▶ _Work instruction_
Return an exact copy of the lines from the one holding "Image 2: The" to the end of the data, including both the starting and final lines. Leave the pictures out.

Segment Start: Data records

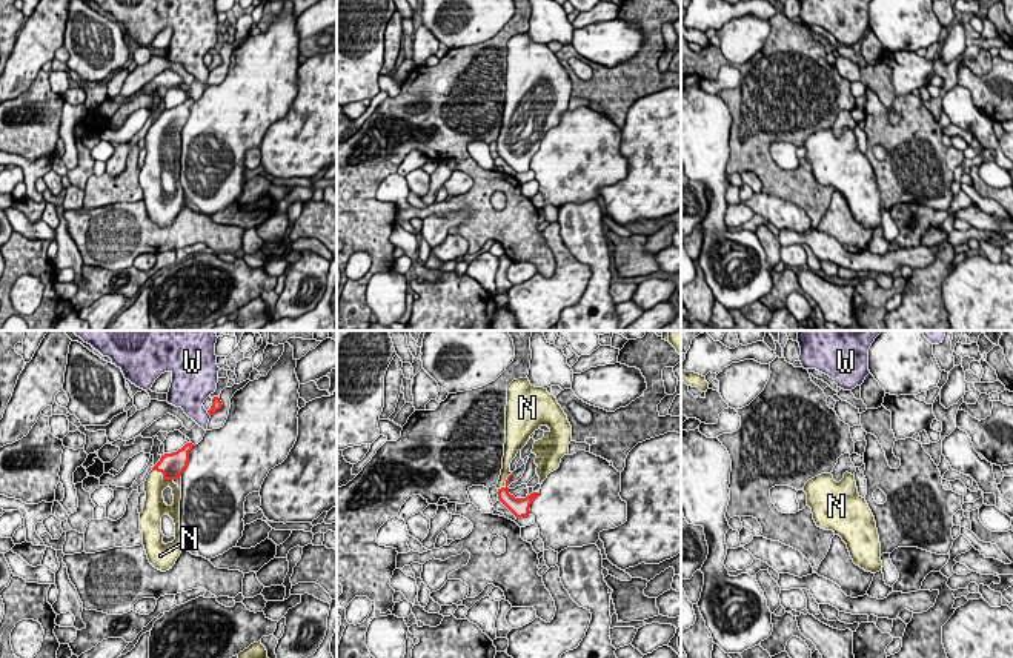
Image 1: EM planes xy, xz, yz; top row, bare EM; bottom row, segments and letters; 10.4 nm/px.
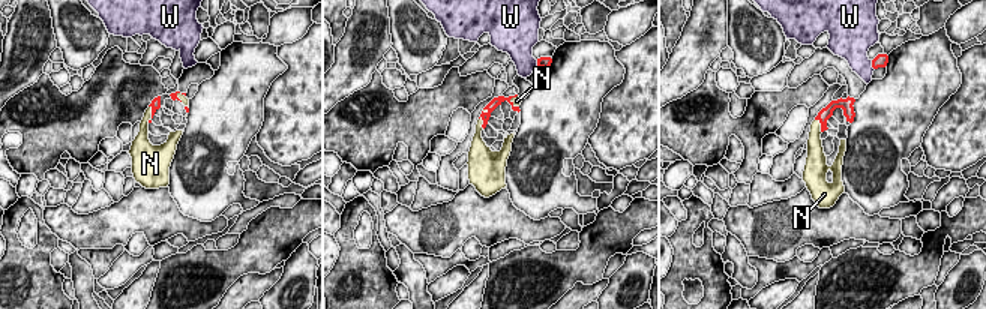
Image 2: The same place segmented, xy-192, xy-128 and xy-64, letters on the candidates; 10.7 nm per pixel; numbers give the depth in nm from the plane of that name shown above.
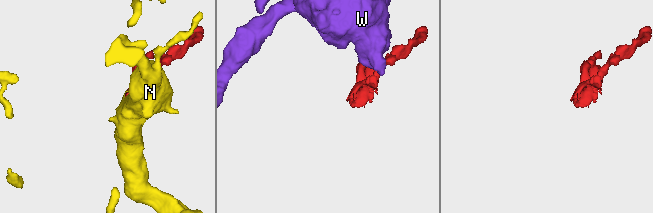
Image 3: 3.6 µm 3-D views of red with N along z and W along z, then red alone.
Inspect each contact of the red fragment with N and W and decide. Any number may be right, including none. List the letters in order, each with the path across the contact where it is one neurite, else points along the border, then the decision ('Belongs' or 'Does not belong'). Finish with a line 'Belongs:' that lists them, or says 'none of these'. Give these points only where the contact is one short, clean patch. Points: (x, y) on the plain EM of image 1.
N: Belongs
W: Boundary: xy (206, 66), (209, 71). Does not belong
Belongs: N

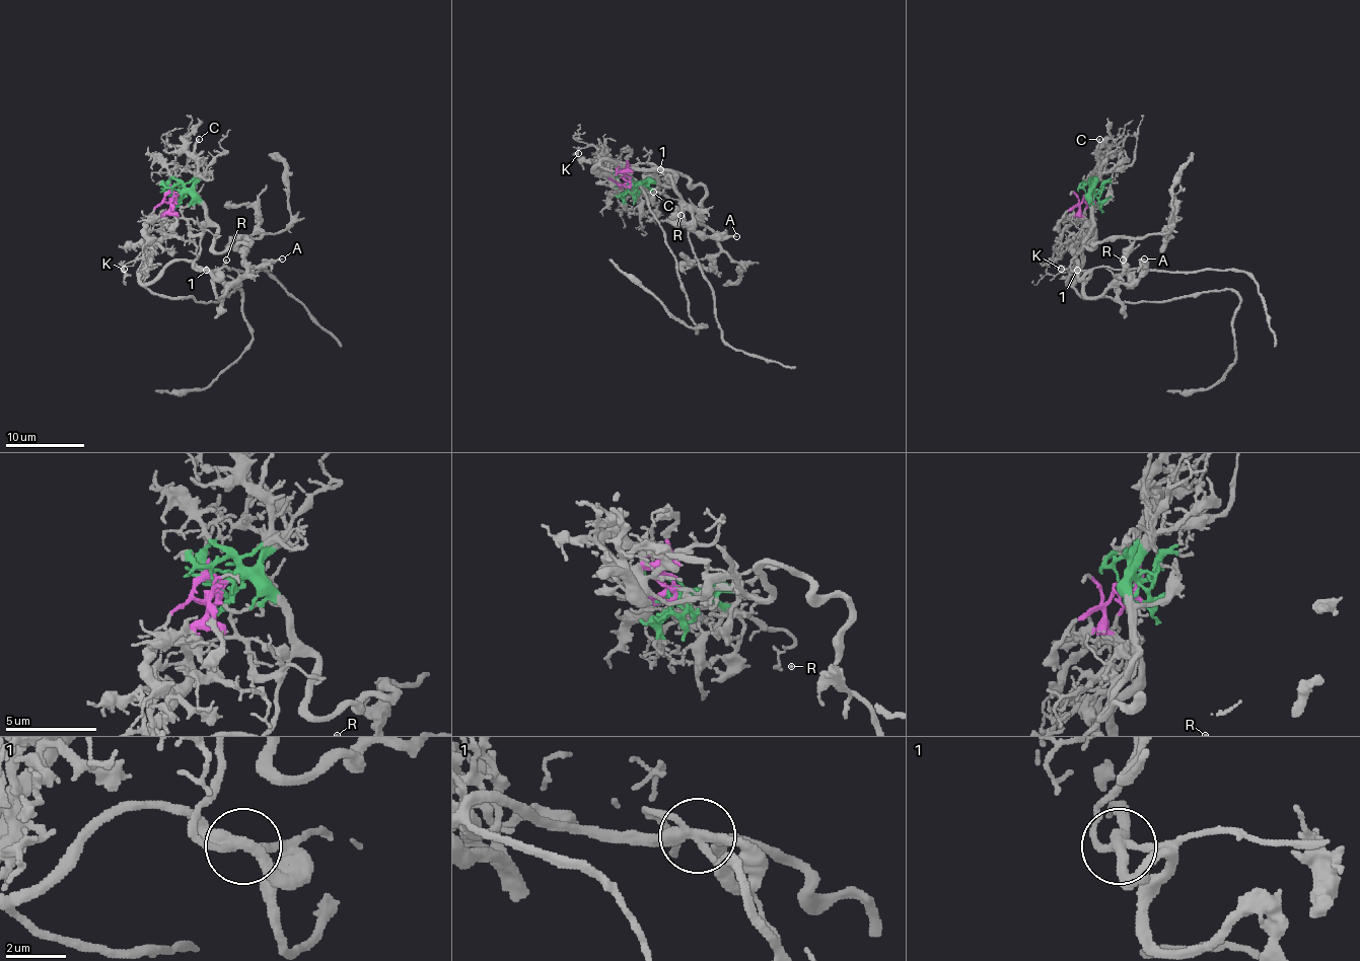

Segment End: Data records

▶ _The completed task_
Image 2: The same place segmented, xy-192, xy-128 and xy-64, letters on the candidates; 10.7 nm per pixel; numbers give the depth in nm from the plane of that name shown above.
Image 3: 3.6 µm 3-D views of red with N along z and W along z, then red alone.
Inspect each contact of the red fragment with N and W and decide. Any number may be right, including none. List the letters in order, each with the path across the contact where it is one neurite, else points along the border, then the decision ('Belongs' or 'Does not belong'). Finish with a line 'Belongs:' that lists them, or says 'none of these'. Give these points only where the contact is one short, clean patch. Points: (x, y) on the plain EM of image 1.
N: Belongs
W: Boundary: xy (206, 66), (209, 71). Does not belong
Belongs: N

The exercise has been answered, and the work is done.